Das os.system(...) ist natürlich durch das zu ersetzen, was man braucht

----------

## Erdie

Ok, vielen Dank. Ich werde es probieren !

----------

## Erdie

Ich habe mir mal die Sourcen von kbluetooth angeschaut. Das läßt sich leicht modifizieren, so dass es tut, was ich mir vorstelle. Falls es jemanden interessiert, werde ich dann hier berichten.

----------

## slick

Uns interessiert ALLES  :Wink: 

----------

## Erdie

Mein Plan ist folgender: 

In den Sourcen von kbluetooth, also in kbluelock.cpp, wird über DCOP der Bildschirm gesperrt. Da braucht man dann im Prinzip nur den Befehl austauschen und stattdessen ein Script auf Betriebsystemebene ausführen. Das Skript bedient sich xdotool um Tastatureingaben zu simulieren und führt den entsprechenden Befehl für den afk Modus aus. Im Fall von Eternal Lands, was ich spiele wäre das dann der Befehl "#afk". Das müßte funktionieren.

----------

## Finswimmer

Evtl. wäre es sinnvoller, das Ganze generischer anzulegen:

Ein Bugreport, damit diverse Skripte ausgeführt werden können, oder eben Bildschirm sperren.

----------

## Erdie

Du meinst ein Gentoo - Bugreport?

----------

## Finswimmer

Nee. Ich meinte bei den Entwicklern von KBluetooth.

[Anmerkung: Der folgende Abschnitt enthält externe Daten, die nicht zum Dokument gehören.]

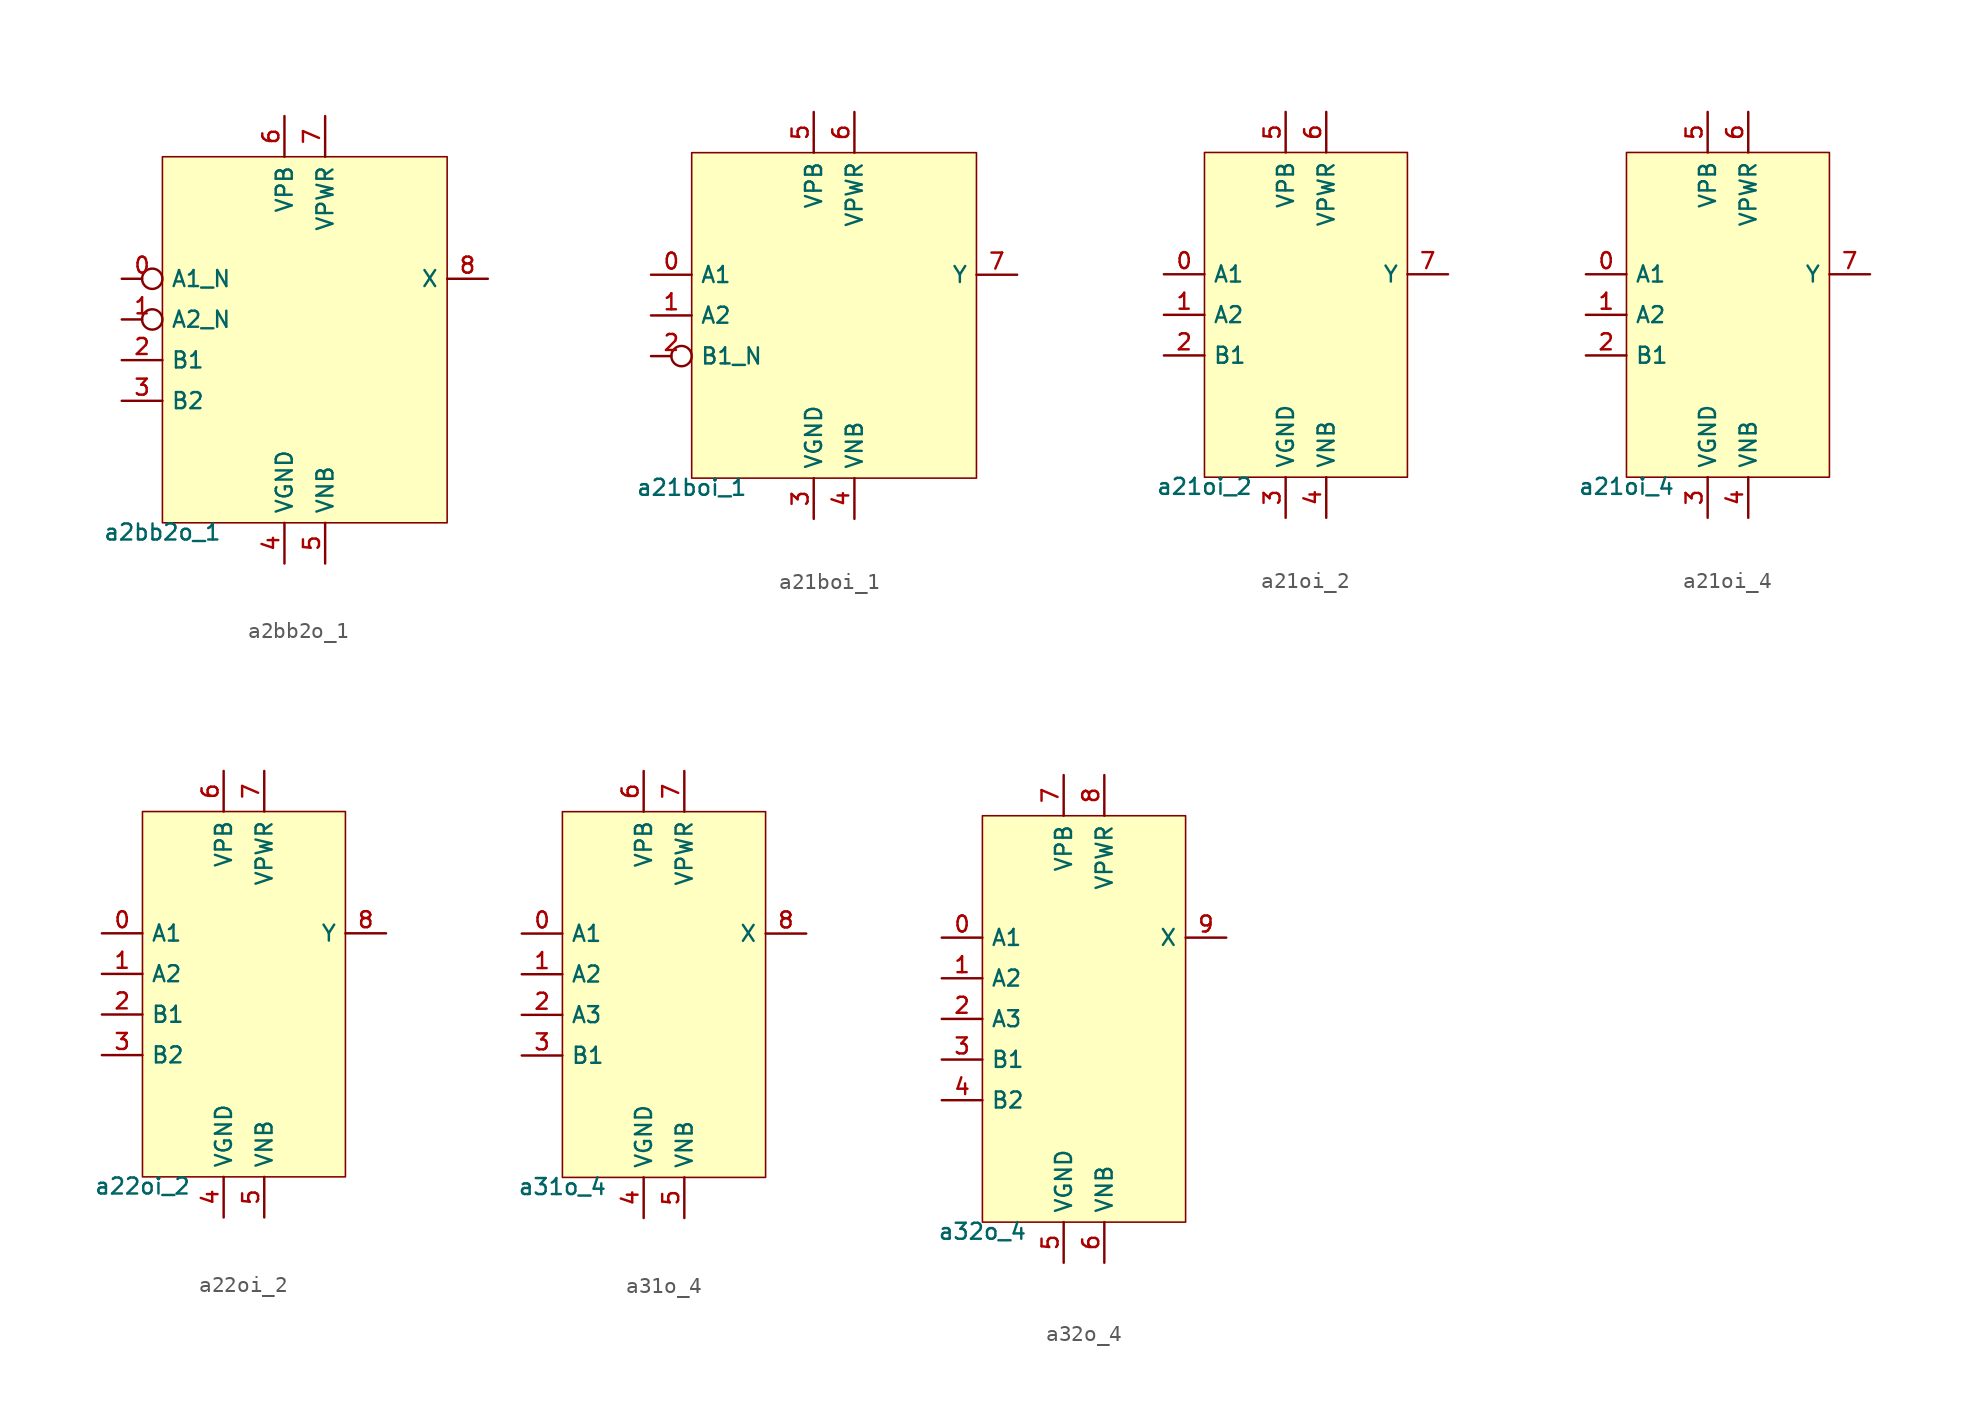
<source format=kicad_sym>
(kicad_symbol_lib
  (version 20211014)
  (generator lef2kicad_sym)
  (symbol "a2bb2o_1"
    (property "Reference" "CELL"
      (at 0 0 0)
      (effects (font (size 1 1)) hide))
    (property "Value" "a2bb2o_1"
      (at -8.89 -11.43 0)
      (effects (font (size 1 1)) (justify top)))
    (rectangle
      (start -8.89 -11.43)
      (end 8.89 11.43)
      (stroke (width 0.1) (type solid) (color 0 0 0 0))
      (fill (type background)))
    (pin input inverted
      (at -11.43 3.81 0)
      (length 2.54)
      (name "A1_N" (effects (font (size 1 1)) hide))
      (number "0" (effects (font (size 1 1)) hide)))
    (pin input inverted
      (at -11.43 1.27 0)
      (length 2.54)
      (name "A2_N" (effects (font (size 1 1)) hide))
      (number "1" (effects (font (size 1 1)) hide)))
    (pin input line
      (at -11.43 -1.27 0)
      (length 2.54)
      (name "B1" (effects (font (size 1 1)) hide))
      (number "2" (effects (font (size 1 1)) hide)))
    (pin input line
      (at -11.43 -3.81 0)
      (length 2.54)
      (name "B2" (effects (font (size 1 1)) hide))
      (number "3" (effects (font (size 1 1)) hide)))
    (pin power_in line
      (at -1.27 -13.97 90)
      (length 2.54)
      (name "VGND" (effects (font (size 1 1)) hide))
      (number "4" (effects (font (size 1 1)) hide)))
    (pin power_in line
      (at 1.27 -13.97 90)
      (length 2.54)
      (name "VNB" (effects (font (size 1 1)) hide))
      (number "5" (effects (font (size 1 1)) hide)))
    (pin power_in line
      (at -1.27 13.97 270)
      (length 2.54)
      (name "VPB" (effects (font (size 1 1)) hide))
      (number "6" (effects (font (size 1 1)) hide)))
    (pin power_in line
      (at 1.27 13.97 270)
      (length 2.54)
      (name "VPWR" (effects (font (size 1 1)) hide))
      (number "7" (effects (font (size 1 1)) hide)))
    (pin output line
      (at 11.43 3.81 180)
      (length 2.54)
      (name "X" (effects (font (size 1 1)) hide))
      (number "8" (effects (font (size 1 1)) hide))))
  (symbol "a21boi_1"
    (property "Reference" "CELL"
      (at 0 0 0)
      (effects (font (size 1 1)) hide))
    (property "Value" "a21boi_1"
      (at -8.89 -10.16 0)
      (effects (font (size 1 1)) (justify top)))
    (rectangle
      (start -8.89 -10.16)
      (end 8.89 10.16)
      (stroke (width 0.1) (type solid) (color 0 0 0 0))
      (fill (type background)))
    (pin input line
      (at -11.43 2.54 0)
      (length 2.54)
      (name "A1" (effects (font (size 1 1)) hide))
      (number "0" (effects (font (size 1 1)) hide)))
    (pin input line
      (at -11.43 0.0 0)
      (length 2.54)
      (name "A2" (effects (font (size 1 1)) hide))
      (number "1" (effects (font (size 1 1)) hide)))
    (pin input inverted
      (at -11.43 -2.54 0)
      (length 2.54)
      (name "B1_N" (effects (font (size 1 1)) hide))
      (number "2" (effects (font (size 1 1)) hide)))
    (pin power_in line
      (at -1.27 -12.7 90)
      (length 2.54)
      (name "VGND" (effects (font (size 1 1)) hide))
      (number "3" (effects (font (size 1 1)) hide)))
    (pin power_in line
      (at 1.27 -12.7 90)
      (length 2.54)
      (name "VNB" (effects (font (size 1 1)) hide))
      (number "4" (effects (font (size 1 1)) hide)))
    (pin power_in line
      (at -1.27 12.7 270)
      (length 2.54)
      (name "VPB" (effects (font (size 1 1)) hide))
      (number "5" (effects (font (size 1 1)) hide)))
    (pin power_in line
      (at 1.27 12.7 270)
      (length 2.54)
      (name "VPWR" (effects (font (size 1 1)) hide))
      (number "6" (effects (font (size 1 1)) hide)))
    (pin output line
      (at 11.43 2.54 180)
      (length 2.54)
      (name "Y" (effects (font (size 1 1)) hide))
      (number "7" (effects (font (size 1 1)) hide))))
  (symbol "a21oi_2"
    (property "Reference" "CELL"
      (at 0 0 0)
      (effects (font (size 1 1)) hide))
    (property "Value" "a21oi_2"
      (at -6.35 -10.16 0)
      (effects (font (size 1 1)) (justify top)))
    (rectangle
      (start -6.35 -10.16)
      (end 6.35 10.16)
      (stroke (width 0.1) (type solid) (color 0 0 0 0))
      (fill (type background)))
    (pin input line
      (at -8.89 2.54 0)
      (length 2.54)
      (name "A1" (effects (font (size 1 1)) hide))
      (number "0" (effects (font (size 1 1)) hide)))
    (pin input line
      (at -8.89 0.0 0)
      (length 2.54)
      (name "A2" (effects (font (size 1 1)) hide))
      (number "1" (effects (font (size 1 1)) hide)))
    (pin input line
      (at -8.89 -2.54 0)
      (length 2.54)
      (name "B1" (effects (font (size 1 1)) hide))
      (number "2" (effects (font (size 1 1)) hide)))
    (pin power_in line
      (at -1.27 -12.7 90)
      (length 2.54)
      (name "VGND" (effects (font (size 1 1)) hide))
      (number "3" (effects (font (size 1 1)) hide)))
    (pin power_in line
      (at 1.27 -12.7 90)
      (length 2.54)
      (name "VNB" (effects (font (size 1 1)) hide))
      (number "4" (effects (font (size 1 1)) hide)))
    (pin power_in line
      (at -1.27 12.7 270)
      (length 2.54)
      (name "VPB" (effects (font (size 1 1)) hide))
      (number "5" (effects (font (size 1 1)) hide)))
    (pin power_in line
      (at 1.27 12.7 270)
      (length 2.54)
      (name "VPWR" (effects (font (size 1 1)) hide))
      (number "6" (effects (font (size 1 1)) hide)))
    (pin output line
      (at 8.89 2.54 180)
      (length 2.54)
      (name "Y" (effects (font (size 1 1)) hide))
      (number "7" (effects (font (size 1 1)) hide))))
  (symbol "a21oi_4"
    (property "Reference" "CELL"
      (at 0 0 0)
      (effects (font (size 1 1)) hide))
    (property "Value" "a21oi_4"
      (at -6.35 -10.16 0)
      (effects (font (size 1 1)) (justify top)))
    (rectangle
      (start -6.35 -10.16)
      (end 6.35 10.16)
      (stroke (width 0.1) (type solid) (color 0 0 0 0))
      (fill (type background)))
    (pin input line
      (at -8.89 2.54 0)
      (length 2.54)
      (name "A1" (effects (font (size 1 1)) hide))
      (number "0" (effects (font (size 1 1)) hide)))
    (pin input line
      (at -8.89 0.0 0)
      (length 2.54)
      (name "A2" (effects (font (size 1 1)) hide))
      (number "1" (effects (font (size 1 1)) hide)))
    (pin input line
      (at -8.89 -2.54 0)
      (length 2.54)
      (name "B1" (effects (font (size 1 1)) hide))
      (number "2" (effects (font (size 1 1)) hide)))
    (pin power_in line
      (at -1.27 -12.7 90)
      (length 2.54)
      (name "VGND" (effects (font (size 1 1)) hide))
      (number "3" (effects (font (size 1 1)) hide)))
    (pin power_in line
      (at 1.27 -12.7 90)
      (length 2.54)
      (name "VNB" (effects (font (size 1 1)) hide))
      (number "4" (effects (font (size 1 1)) hide)))
    (pin power_in line
      (at -1.27 12.7 270)
      (length 2.54)
      (name "VPB" (effects (font (size 1 1)) hide))
      (number "5" (effects (font (size 1 1)) hide)))
    (pin power_in line
      (at 1.27 12.7 270)
      (length 2.54)
      (name "VPWR" (effects (font (size 1 1)) hide))
      (number "6" (effects (font (size 1 1)) hide)))
    (pin output line
      (at 8.89 2.54 180)
      (length 2.54)
      (name "Y" (effects (font (size 1 1)) hide))
      (number "7" (effects (font (size 1 1)) hide))))
  (symbol "a22oi_2"
    (property "Reference" "CELL"
      (at 0 0 0)
      (effects (font (size 1 1)) hide))
    (property "Value" "a22oi_2"
      (at -6.35 -11.43 0)
      (effects (font (size 1 1)) (justify top)))
    (rectangle
      (start -6.35 -11.43)
      (end 6.35 11.43)
      (stroke (width 0.1) (type solid) (color 0 0 0 0))
      (fill (type background)))
    (pin input line
      (at -8.89 3.81 0)
      (length 2.54)
      (name "A1" (effects (font (size 1 1)) hide))
      (number "0" (effects (font (size 1 1)) hide)))
    (pin input line
      (at -8.89 1.27 0)
      (length 2.54)
      (name "A2" (effects (font (size 1 1)) hide))
      (number "1" (effects (font (size 1 1)) hide)))
    (pin input line
      (at -8.89 -1.27 0)
      (length 2.54)
      (name "B1" (effects (font (size 1 1)) hide))
      (number "2" (effects (font (size 1 1)) hide)))
    (pin input line
      (at -8.89 -3.81 0)
      (length 2.54)
      (name "B2" (effects (font (size 1 1)) hide))
      (number "3" (effects (font (size 1 1)) hide)))
    (pin power_in line
      (at -1.27 -13.97 90)
      (length 2.54)
      (name "VGND" (effects (font (size 1 1)) hide))
      (number "4" (effects (font (size 1 1)) hide)))
    (pin power_in line
      (at 1.27 -13.97 90)
      (length 2.54)
      (name "VNB" (effects (font (size 1 1)) hide))
      (number "5" (effects (font (size 1 1)) hide)))
    (pin power_in line
      (at -1.27 13.97 270)
      (length 2.54)
      (name "VPB" (effects (font (size 1 1)) hide))
      (number "6" (effects (font (size 1 1)) hide)))
    (pin power_in line
      (at 1.27 13.97 270)
      (length 2.54)
      (name "VPWR" (effects (font (size 1 1)) hide))
      (number "7" (effects (font (size 1 1)) hide)))
    (pin output line
      (at 8.89 3.81 180)
      (length 2.54)
      (name "Y" (effects (font (size 1 1)) hide))
      (number "8" (effects (font (size 1 1)) hide))))
  (symbol "a31o_4"
    (property "Reference" "CELL"
      (at 0 0 0)
      (effects (font (size 1 1)) hide))
    (property "Value" "a31o_4"
      (at -6.35 -11.43 0)
      (effects (font (size 1 1)) (justify top)))
    (rectangle
      (start -6.35 -11.43)
      (end 6.35 11.43)
      (stroke (width 0.1) (type solid) (color 0 0 0 0))
      (fill (type background)))
    (pin input line
      (at -8.89 3.81 0)
      (length 2.54)
      (name "A1" (effects (font (size 1 1)) hide))
      (number "0" (effects (font (size 1 1)) hide)))
    (pin input line
      (at -8.89 1.27 0)
      (length 2.54)
      (name "A2" (effects (font (size 1 1)) hide))
      (number "1" (effects (font (size 1 1)) hide)))
    (pin input line
      (at -8.89 -1.27 0)
      (length 2.54)
      (name "A3" (effects (font (size 1 1)) hide))
      (number "2" (effects (font (size 1 1)) hide)))
    (pin input line
      (at -8.89 -3.81 0)
      (length 2.54)
      (name "B1" (effects (font (size 1 1)) hide))
      (number "3" (effects (font (size 1 1)) hide)))
    (pin power_in line
      (at -1.27 -13.97 90)
      (length 2.54)
      (name "VGND" (effects (font (size 1 1)) hide))
      (number "4" (effects (font (size 1 1)) hide)))
    (pin power_in line
      (at 1.27 -13.97 90)
      (length 2.54)
      (name "VNB" (effects (font (size 1 1)) hide))
      (number "5" (effects (font (size 1 1)) hide)))
    (pin power_in line
      (at -1.27 13.97 270)
      (length 2.54)
      (name "VPB" (effects (font (size 1 1)) hide))
      (number "6" (effects (font (size 1 1)) hide)))
    (pin power_in line
      (at 1.27 13.97 270)
      (length 2.54)
      (name "VPWR" (effects (font (size 1 1)) hide))
      (number "7" (effects (font (size 1 1)) hide)))
    (pin output line
      (at 8.89 3.81 180)
      (length 2.54)
      (name "X" (effects (font (size 1 1)) hide))
      (number "8" (effects (font (size 1 1)) hide))))
  (symbol "a32o_4"
    (property "Reference" "CELL"
      (at 0 0 0)
      (effects (font (size 1 1)) hide))
    (property "Value" "a32o_4"
      (at -6.35 -12.7 0)
      (effects (font (size 1 1)) (justify top)))
    (rectangle
      (start -6.35 -12.7)
      (end 6.35 12.7)
      (stroke (width 0.1) (type solid) (color 0 0 0 0))
      (fill (type background)))
    (pin input line
      (at -8.89 5.08 0)
      (length 2.54)
      (name "A1" (effects (font (size 1 1)) hide))
      (number "0" (effects (font (size 1 1)) hide)))
    (pin input line
      (at -8.89 2.54 0)
      (length 2.54)
      (name "A2" (effects (font (size 1 1)) hide))
      (number "1" (effects (font (size 1 1)) hide)))
    (pin input line
      (at -8.89 -8.881784197001252e-16 0)
      (length 2.54)
      (name "A3" (effects (font (size 1 1)) hide))
      (number "2" (effects (font (size 1 1)) hide)))
    (pin input line
      (at -8.89 -2.54 0)
      (length 2.54)
      (name "B1" (effects (font (size 1 1)) hide))
      (number "3" (effects (font (size 1 1)) hide)))
    (pin input line
      (at -8.89 -5.08 0)
      (length 2.54)
      (name "B2" (effects (font (size 1 1)) hide))
      (number "4" (effects (font (size 1 1)) hide)))
    (pin power_in line
      (at -1.27 -15.24 90)
      (length 2.54)
      (name "VGND" (effects (font (size 1 1)) hide))
      (number "5" (effects (font (size 1 1)) hide)))
    (pin power_in line
      (at 1.27 -15.24 90)
      (length 2.54)
      (name "VNB" (effects (font (size 1 1)) hide))
      (number "6" (effects (font (size 1 1)) hide)))
    (pin power_in line
      (at -1.27 15.24 270)
      (length 2.54)
      (name "VPB" (effects (font (size 1 1)) hide))
      (number "7" (effects (font (size 1 1)) hide)))
    (pin power_in line
      (at 1.27 15.24 270)
      (length 2.54)
      (name "VPWR" (effects (font (size 1 1)) hide))
      (number "8" (effects (font (size 1 1)) hide)))
    (pin output line
      (at 8.89 5.08 180)
      (length 2.54)
      (name "X" (effects (font (size 1 1)) hide))
      (number "9" (effects (font (size 1 1)) hide)))))
</source>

Aber auch nur als Wish-Report.

----------

## Erdie

Das könnte schwierig werden. Soweit ich weiß, wird kbluetooth nicht mehr weiterentwickelt und wurde von bluedevil abgelöst   :Wink: 

----------

## Finswimmer

 *Erdie wrote:*   

> Das könnte schwierig werden. Soweit ich weiß, wird kbluetooth nicht mehr weiterentwickelt und wurde von bluedevil abgelöst  

 

Oh. Mein Fehler...

----------